Convert WebP to PNG on Windows
Windows gives you two paths: native command-line tools, or PowerShell.
Install a decoder
# ImageMagick via winget
winget install ImageMagick.ImageMagick
# Or Google's libwebp — download the zip from developers.google.com/speed/webp
# and add the extracted folder to your PATH
Single-file conversion (PowerShell or Command Prompt)
magick input.webp output.png
# or, with libwebp on your PATH
dwebp input.webp -o output.png
For more Windows options including the built-in Paint method, see WebP to PNG on Windows.
Batch convert many WebP files at once
This is where the command line genuinely beats a manual browser workflow. If you have a folder with dozens of WebP images, a one-line loop converts them all.
Batch with ImageMagick mogrify (all platforms)
magick mogrify -format png *.webp
mogrify reads every .webp in the current folder and writes a matching .png next to it, keeping the original.
Batch with dwebp (Linux / macOS)
for f in *.webp; do dwebp "$f" -o "${f%.webp}.png"; done
Batch with PowerShell (Windows)
Get-ChildItem -Filter *.webp | ForEach-Object {
magick $_.FullName ($_.BaseName + ".png")
}
Does command-line conversion lose quality?
No. All three tools decode the WebP and re-encode the pixels as PNG, which is a lossless format. The output is a pixel-perfect match of what the WebP decoder produced. There is no generation loss. For the full explanation of why PNG keeps quality intact, read our WebP to PNG without losing quality guide.
Transparent regions are preserved too — the alpha channel is copied straight through. See our transparent background guide if your images have transparency you need to keep.
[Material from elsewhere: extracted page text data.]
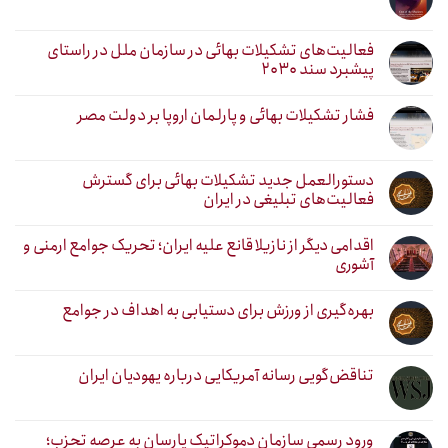
فعالیت‌های تشکیلات بهائی در سازمان ملل در راستای
پیشبرد سند ۲۰۳۰
فشار تشکیلات بهائی و پارلمان اروپا بر دولت مصر
دستورالعمل جدید تشکیلات بهائی برای گسترش
فعالیت‌های تبلیغی در ایران
اقدامی دیگر از نازیلا قانع علیه ایران؛ تحریک جوامع ارمنی و
آشوری
بهره‌گیری از ورزش برای دستیابی به اهداف در جوامع
تناقض‌گویی رسانه آمریکایی درباره یهودیان ایران
ورود رسمی سازمان دموکراتیک یارسان به عرصه تحزب؛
When to skip the terminal and use a browser tool
The command line is unbeatable for batch jobs and automation. But for a single quick conversion, installing a package and remembering syntax is overkill. A browser-based converter needs no install, no PATH editing, and no terminal — you just open the page, drop the file, and download the PNG.
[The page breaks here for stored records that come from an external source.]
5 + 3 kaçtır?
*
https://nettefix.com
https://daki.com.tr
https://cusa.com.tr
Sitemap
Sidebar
FreePNGConvert does exactly this. The conversion runs entirely in your browser using the Canvas API, so the file never leaves your device. It is free and has no file limit. For the privacy angle and how an offline-capable browser tool compares, see our WebP to PNG offline guide.
| Situation | Best choice |
|---|---|
| Convert 1–3 files, no install wanted | Browser tool (freepngconvert.com) |
| Convert a folder of 50+ WebP files | magick mogrify -format png *.webp |
| Scripting / CI pipeline | dwebp or magick |
| Server without a GUI | dwebp (smallest dependency) |
Common questions
Which command-line tool produces the smallest, cleanest PNG?
dwebp is the most faithful because it is Google’s official decoder. ImageMagick and ffmpeg produce visually identical output but may add slightly different PNG metadata. For web delivery the difference is negligible.
Can I convert WebP to PNG without installing anything?
Yes. A browser-based tool like FreePNGConvert requires no installation — it converts in your browser. For repeated or batch use, a local CLI tool is more convenient.
Do these commands keep transparency?
Yes. dwebp, magick, and ffmpeg all preserve the alpha channel, so transparent areas in the WebP stay transparent in the PNG.
What about WebP animations?
Static WebP converts cleanly with all three tools. Animated WebP is a different case — each tool handles frame extraction differently, and a single PNG can only hold one frame. For animated sources you usually want a GIF or a sprite sheet instead.
Is the browser method as accurate as the command line?
Functionally, yes. The browser’s Canvas API decodes the WebP pixel-by-pixel, the same pixel data that dwebp produces. The result is a lossless PNG in both cases. For more, see our WebP vs PNG quality comparison.